Re: [RFC PATCH v1 0/8] Introduce mseal() syscall

From: Theo de Raadt
Date: Fri Oct 20 2023 - 11:55:39 EST


Stephen Röttger <sroettger@xxxxxxxxxx> wrote:

> > > IMO: The approaches mimmutable() and mseal() took are different, but
> > > we all want to seal the memory from attackers and make the linux
> > > application safer.
> >
> > I think you are building mseal for chrome, and chrome alone.
> >
> > I do not think this will work out for the rest of the application space
> > because
> >
> > 1) it is too complicated
> > 2) experience with mimmutable() says that applications don't do any of it
> > themselves, it is all in execve(), libc initialization, and ld.so.
> > You don't strike me as an execve, libc, or ld.so developer.
>
> We do want to build this in a way that it can be applied automatically by ld.so
> and we appreciate all your feedback on this.

Hi Stephen,

I am pretty sure your mechanism will be useable by ld.so.
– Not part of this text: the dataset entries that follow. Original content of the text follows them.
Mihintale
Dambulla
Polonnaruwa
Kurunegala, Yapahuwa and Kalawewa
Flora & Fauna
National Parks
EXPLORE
What bothers me is the complex many-bits approach may encourage people
to set only a subset of the bits, and then believe they have a security
primitive.

Partial sealing is not safe. I define partial sealing as "blocking munmap,
but not mprotect". Or "blocking mprotect, but not madvise or mmap".

In Message-id <ZS/3GCKvNn5qzhC4@xxxxxxxxxxxxxxxxxxxx> Matthew stated there
that there are two aspects being locked: which object is mapped, and the
permission of that mapping. When additional system calls msync() and madvise()
are included in the picture, there are 3 actions being prevented:

- Can someone replace the object
- Can someone change the permission
- Can someone throw away the cached pages, reverting to original
content of the object (that is the madvise / msync)

In Message-id: <CAG48ez3ShUYey+ZAFsU2i1RpQn0a5eOs2hzQ426FkcgnfUGLvA@xxxxxxxxxxxxxx>
Jan reminded us of this piece. I'm taking this as a long-standing security
hole in some sub-operations of msync/madvise which can write to data regions
that aren't actually writeable. Sub-operations with this problem are MADV_FREE,
MADV_DONTNEED, POSIX_MADV_DONTNEED, MS_INVALIDATE.. on Linux MADV_WIPEONFORK,
and probably a whole bunch of others. I am testing OpenBSD changes which
demand PROT_WRITE permission for these sub-operations. Perhaps some systems
are already careful.

If you leave any of these operators available, the object is not actually sealed
against abuse. I believe an attacker will simply switch to a different operator
(mmap, munmap, mprotect, madvise, msync) to achieve a similar objective of
damaging the permission or contents.

Since mseal() is designed to create partial sealings, the name of the proposed
system call really smells.

> The intention of
> splitting the sealing
> by syscall was to provide flexibility while still allowing ld.so to
> seal all operations.

Yes, you will have ld.so set all the bits, and the same in C runtime
initialization. If you convince glibc to stop make the stack executable
in dlopen(), the kernel could automatically do it.. With Linux backwards
compat management, getting there would be an extremely long long long
roadmap. But anyways the idea would be "set all the bits". Because otherwise
the object or data isn't safe.

> Does Linus' proposal to just split munmap / mprotect sealing address your
> complexity concerns? ld.so would always use both flags which should then behave
> similar to mimmutable().

No, I think it is weak, because it isn't sealed.

A seperate mail in the thread from you says this is about chrome wanting
to use PKU on RWX objects. I think that's the reason for wanting to
seperate the sealing (I haven't heard of other applications wanting that).
How about we explore that in the other subthread..